Regan didn’t dare take his eyes off of Sal, even if he wanted to. Which he didn’t. Out of all the demons in the world, why the hell did one this gorgeous have to wander into their territory?
Gesturing toward the floor, Regan steeled himself against thoughts he knew damn well not to entertain. “Kneel, hands behind your back.”
Much to Regan’s surprise, Sal did as instructed without so much as a single protest. Regan didn’t know if that was a good thing or not. Sal never looked away from him either, which didn’t help matters in the least. Demons came in all forms — no two were alike. For all Regan knew, Sal was a damn incubus.
“I’m not, you know.”
Regan narrowed his gaze. “You’re a mind reader.” Fucking lovely.
Sal smiled the slightest bit. The expression twisted Regan into knots. “No, but I know that look. It’s not the first time someone’s wondered if I’m an incubus.”
Careful not to let his relief show, Regan studied the demon kneeling before him. Sal was… God, the man — the demon — was utterly beautiful. The wings, the hooves, the horns. They all accented a body built for sin. Regan had the distinct feeling he’d be jerking off later. He needed to lock Sal in the dungeon — for both their sakes.
“You said you were hiding. Why?”
“My brethren,” Sal answered. “You know we have the ability to poison your kind.” Regan nodded. “I do not.”
“What do you mean? All demons can do it.”
Sal smirked. It shouldn’t have been hot as hell, but it was. Regan cursed his neglected libido. Again.
“I can’t. My fellow demons are hunting me for what I can do: heal those same afflictions,” Sal said. When Regan didn’t respond, the demon sighed. “They consider me a threat — a spy should I ever turn on them.”
“And have you?”
Sal met Regan’s gaze, those verdant eyes staring straight into Regan’s soul. “Not yet.”
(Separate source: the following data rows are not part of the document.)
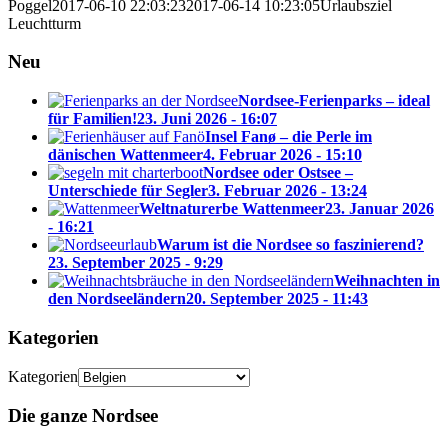
Poggel
2017-06-10 22:03:23
2017-06-14 10:23:05
Urlaubsziel
Leuchtturm
Neu
Nordsee-Ferienparks – ideal
für Familien!
23. Juni 2026 - 16:07
Insel Fanø – die Perle im
dänischen Wattenmeer
4. Februar 2026 - 15:10
Nordsee oder Ostsee –
Unterschiede für Segler
3. Februar 2026 - 13:24
Weltnaturerbe Wattenmeer
23. Januar 2026
- 16:21
Warum ist die Nordsee so faszinierend?
23. September 2025 - 9:29
Weihnachten in
den Nordseeländern
20. September 2025 - 11:43
Kategorien
Kategorien
Die ganze Nordsee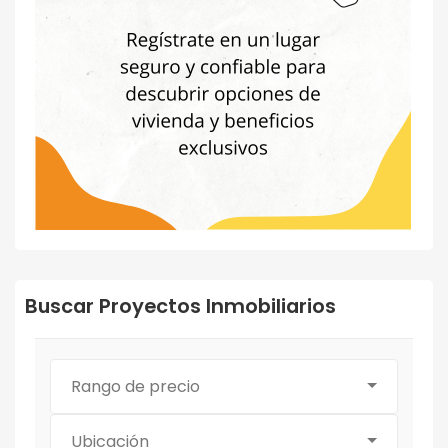
Buscar Proyectos Inmobiliarios
Rango de precio
Ubicación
Footsteps echoed in the cavernous room, snapping Regan out of the demon’s spell. Sal might not be an incubus, but the demon possessed an unnerving talent for mesmerizing anyone who dared to look into his eyes.
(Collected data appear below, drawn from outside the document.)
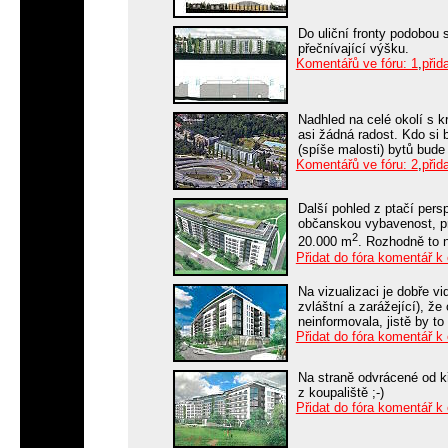
Do uliční fronty podobou
přečnívající výšku.
Komentářů ve fóru: 1
,
přid
Nadhled na celé okolí s 
asi žádná radost. Kdo si 
(spíše malosti) bytů bude 
Komentářů ve fóru: 2
,
přid
Další pohled z ptačí per
občanskou vybavenost, pr
2
20.000 m
. Rozhodně to 
Přidat do fóra komentář k
Na vizualizaci je dobře vi
zvláštní a zarážející), ž
neinformovala, jistě by t
Přidat do fóra komentář k
Na straně odvrácené od kř
z koupaliště ;-)
Přidat do fóra komentář k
Tia hurried over, chains in hand. She stayed clear of Sal and set the chains on the ground. Then she kicked them over to the demon. “Gorgeous or no, you’re still a demon. I’m not touching you.”
Regan nodded at the chains. “Put them on and lock the manacles.”
Sal finally looked at something other than Regan. The demon picked up the chains and secured both wrists behind his back. Regan didn’t know what to make of the fact that the demon seemed to have no trouble doing so. Were demons really that ruthless that they regularly imprisoned their own?
Once restrained, Sal lifted his head again. “I am at your mercy.”
“How can I trust your word that you can’t poison me?”
“How can I trust you to not leave me here, trussed up nice and tight for one of the hunters to find me?”
Regan figured that made sense. Many demons had pores on their skin that excreted poison or any number of things that could disease a dragon. Despite Sal’s reassurance, Regan wasn’t about to take any chances. He went around, gripped the chain between the manacles and helped Sal stand up.
“Follow her,” Regan said, waving toward Tia. “Try anything, and you’ll get a bolt through your skull.”
Tia turned and started back out of the room. Sal fell into step behind her, and Regan followed their captive. Sal hadn’t bothered to hide his true form from them, and the ends of his wings brushed just below the round firmness of his denim-covered ass. He took each step carefully, as if he feared the sparks the hooves would make on the stone. Unlike many demons, though, he didn’t have a tail. Regan thought all demons had one.